Companion animal net sales increased to $201 million in Fiscal 2008 compared to $180 million in Fiscal 2007, an increase of $21 million, or 11%. We continued
to see strong growth in companion animal sales in the U.S. driven by our Dingo brand, coupled with increased volume in Europe and Pacific Rim associated with
the continued introduction of companion animal products.
Segment profitability in Fiscal 2008 decreased to $69 million from $71 million in Fiscal 2007. Segment profitability as a percentage of sales in Fiscal 2008
decreased to 11.5% from 12.6% in the same period last year. This decrease in segment profitability margin was primarily due to the non-recurrence of a
curtailment gain of approximately $3 million, related to the termination of a postretirement plan recorded in Fiscal 2007, coupled with an increase in input costs.
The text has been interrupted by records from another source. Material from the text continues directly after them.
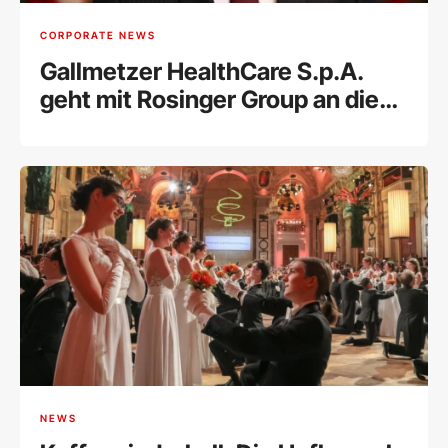
CORPORATE NEWS
Gallmetzer HealthCare S.p.A.
geht mit Rosinger Group an die
Wiener Börse
NEWS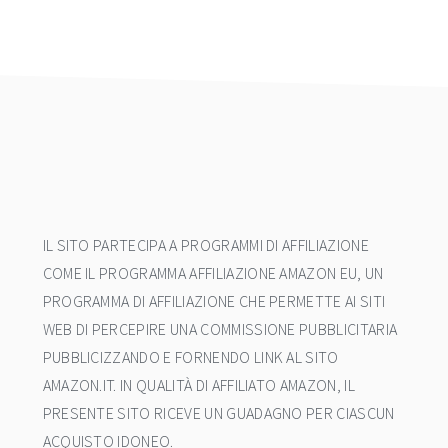
footer
IL SITO PARTECIPA A PROGRAMMI DI AFFILIAZIONE
COME IL PROGRAMMA AFFILIAZIONE AMAZON EU, UN
PROGRAMMA DI AFFILIAZIONE CHE PERMETTE AI SITI
WEB DI PERCEPIRE UNA COMMISSIONE PUBBLICITARIA
PUBBLICIZZANDO E FORNENDO LINK AL SITO
AMAZON.IT. IN QUALITÀ DI AFFILIATO AMAZON, IL
PRESENTE SITO RICEVE UN GUADAGNO PER CIASCUN
ACQUISTO IDONEO.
Segment assets as of September 30, 2008 decreased to $700 million from $1,202 million at September 30, 2007. The decrease is primarily attributable to
the impact of foreign currency translation coupled with the impairment of goodwill and certain trade name intangible assets, a non-cash charge, in Fiscal 2008.
See “Goodwill and Intangibles Impairment” below as well Note 2(i), Significant Accounting Policies and Practices—Intangible Assets, of Notes to Consolidated
Financial Statements included in this Annual Report on Form 10-K for additional information regarding this impairment charge and the amount attributable to
Global Pet Supplies. Goodwill and intangible assets as of September 30, 2008 total approximately $447 million and primarily relate to the acquisitions of Tetra
and the United Pet Group division of United.